Acordou no dia trinta e um de dezembro com um propósito mal acertado. Queria poder parar de errar no ano novo. Olhou para os lados e tudo o que viu foi uma mesma decoração mal acabada, que por falta de dinheiro era obrigada a encarar. Trabalho, esse seria o primeiro item de sua lista imaginária do que queria cumprir. Envergonhava-se toda vez que ia ao banco buscar sua mesada, lhe parecia idiota a idéia de sair de casa e depender dos pais. E de fato era.

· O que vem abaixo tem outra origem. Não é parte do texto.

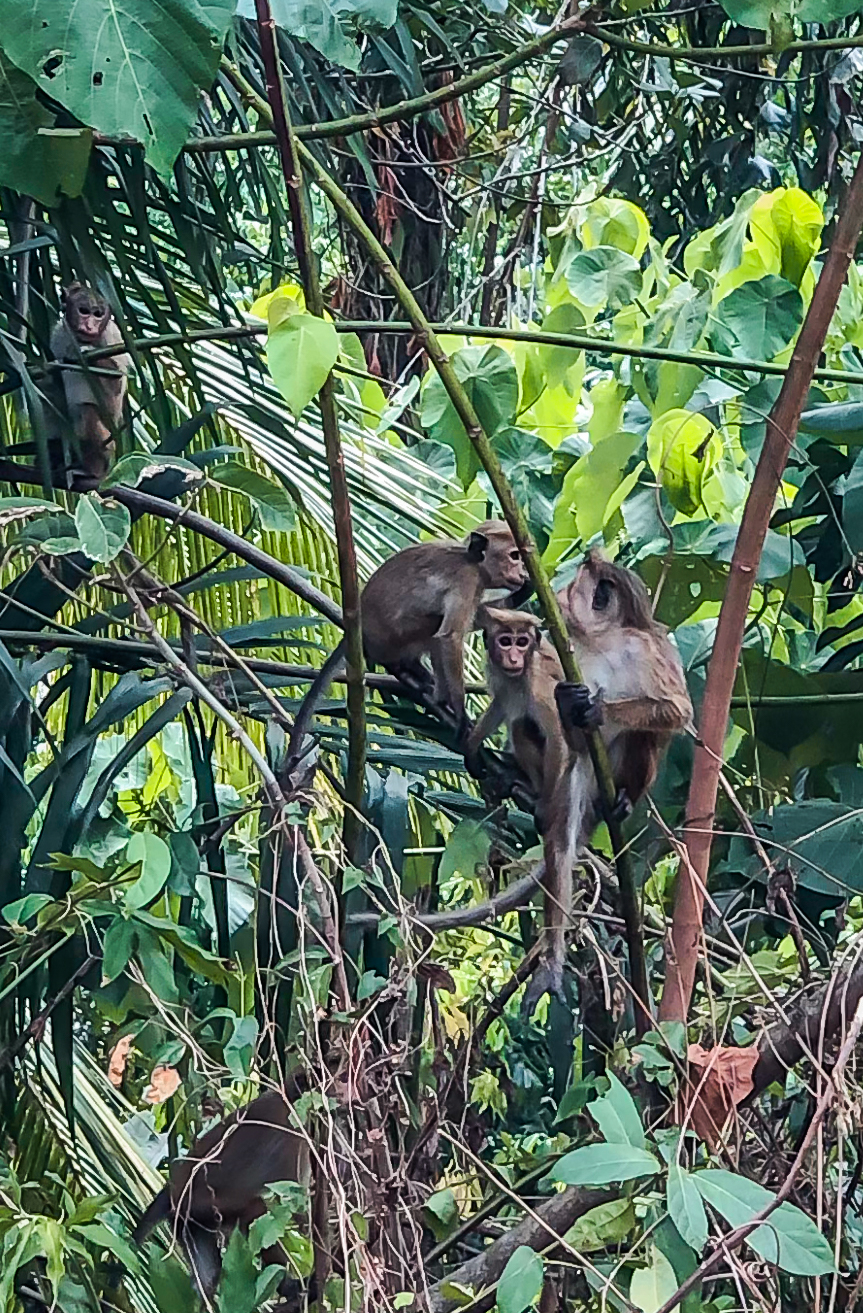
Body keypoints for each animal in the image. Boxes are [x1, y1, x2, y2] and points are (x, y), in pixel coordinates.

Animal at [49, 279, 129, 480]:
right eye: (83, 310)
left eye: (98, 314)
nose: (90, 326)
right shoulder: (59, 334)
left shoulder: (111, 335)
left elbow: (116, 383)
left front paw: (85, 352)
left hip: (108, 447)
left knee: (87, 412)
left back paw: (92, 470)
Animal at [132, 1087, 311, 1302]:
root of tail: (173, 1190)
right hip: (204, 1205)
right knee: (253, 1210)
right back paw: (289, 1287)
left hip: (188, 1221)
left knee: (206, 1278)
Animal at [287, 517, 525, 766]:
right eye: (514, 556)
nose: (522, 572)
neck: (472, 561)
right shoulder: (467, 580)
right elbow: (450, 636)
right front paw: (460, 713)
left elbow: (484, 616)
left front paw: (524, 592)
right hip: (393, 636)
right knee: (436, 625)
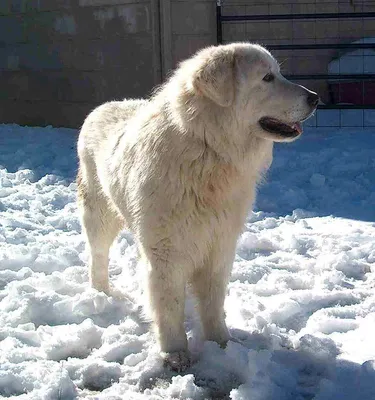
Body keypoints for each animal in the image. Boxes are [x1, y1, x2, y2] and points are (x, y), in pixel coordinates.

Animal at [78, 42, 318, 370]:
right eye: (268, 78)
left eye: (278, 73)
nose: (315, 98)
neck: (208, 149)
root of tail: (102, 107)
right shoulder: (165, 253)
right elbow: (169, 306)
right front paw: (175, 353)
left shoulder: (219, 246)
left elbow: (213, 302)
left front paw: (221, 344)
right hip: (100, 215)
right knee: (98, 255)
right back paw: (100, 293)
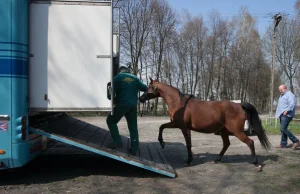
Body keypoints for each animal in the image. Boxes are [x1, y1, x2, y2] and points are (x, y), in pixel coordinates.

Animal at [141, 78, 272, 169]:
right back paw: (217, 159)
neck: (180, 103)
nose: (141, 99)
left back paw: (256, 164)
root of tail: (239, 105)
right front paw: (162, 142)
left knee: (250, 142)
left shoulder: (184, 128)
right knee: (226, 144)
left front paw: (188, 161)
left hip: (236, 131)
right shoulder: (176, 124)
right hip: (224, 131)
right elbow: (161, 127)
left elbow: (188, 144)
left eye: (149, 87)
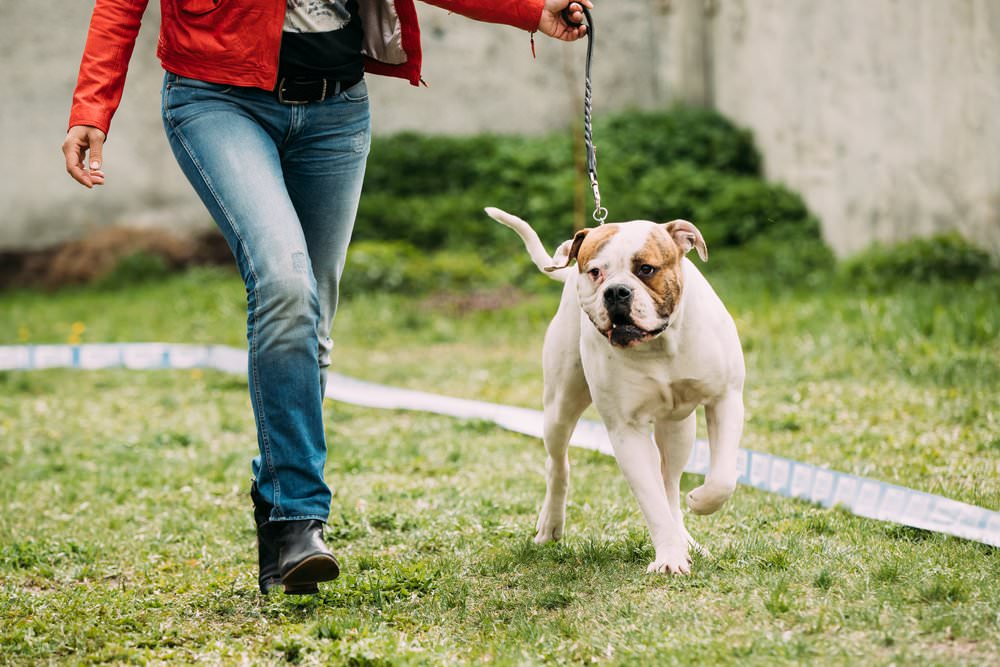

Ao tentar pensar na segunda, várias coisas lhe vieram ao mesmo tempo e tateou no criado mudo seu maço de cigarros. Há meses tentou parar de fumar, mas já havia desistido, uma vez que lhe era um vício e sabia que contra seus vícios, ela não podia. E também porque a nicotina lhe acalmava, normal. Tratou de não gastar linhas de sua lista imaginária com isso. Acendeu um cigarro. A fumaça fedorenta lhe fez lembrar suas noites de diversão e concluiu que sem seus amores de uma noite só não podia ficar, outro vício. Necessitava de uma porcentagem de vadiagem, não tinha uma explicação aparente pra isso e ao lembrar-se da infância na igreja, se julgava, mas só até o primeiro gole de uma bebida forte. Não podia contra suas vontades.
Acabando por se achar idiota, se rendeu. Não queria mais listas, nem mesmo trabalho – seu primeiro item. Refletiu sobre felicidade e por mais que quisesse mudar uma coisa aqui, outra ali, se via bem, era acomodada. Portanto decidiu que estaria disposta a errar quantas vezes fosse preciso, se como consequência tivesse a mesma vida do ano que estava por se acabar.
Cigarros, vadiagem, bebidas, falsos amores, falta do que fazer... Assim ela era feliz, assim ela queria o ano novo. E sem objeções feitas a si mesma, virou pro canto e viu um corpo lívido dormindo calmamente. Levantou-se, trocou-se e foi-se embora daquele motel de esquina.
Aquela era a vida dela, era o que ela queria, seja lá quantos anos pudessem se passar.
E toda noite, mesmo na virada, adentrava aquele bar, ali sim tinha um propósito bem definido. Cada noite com um nome diferente, naquela noite, Catrina, como o furacão.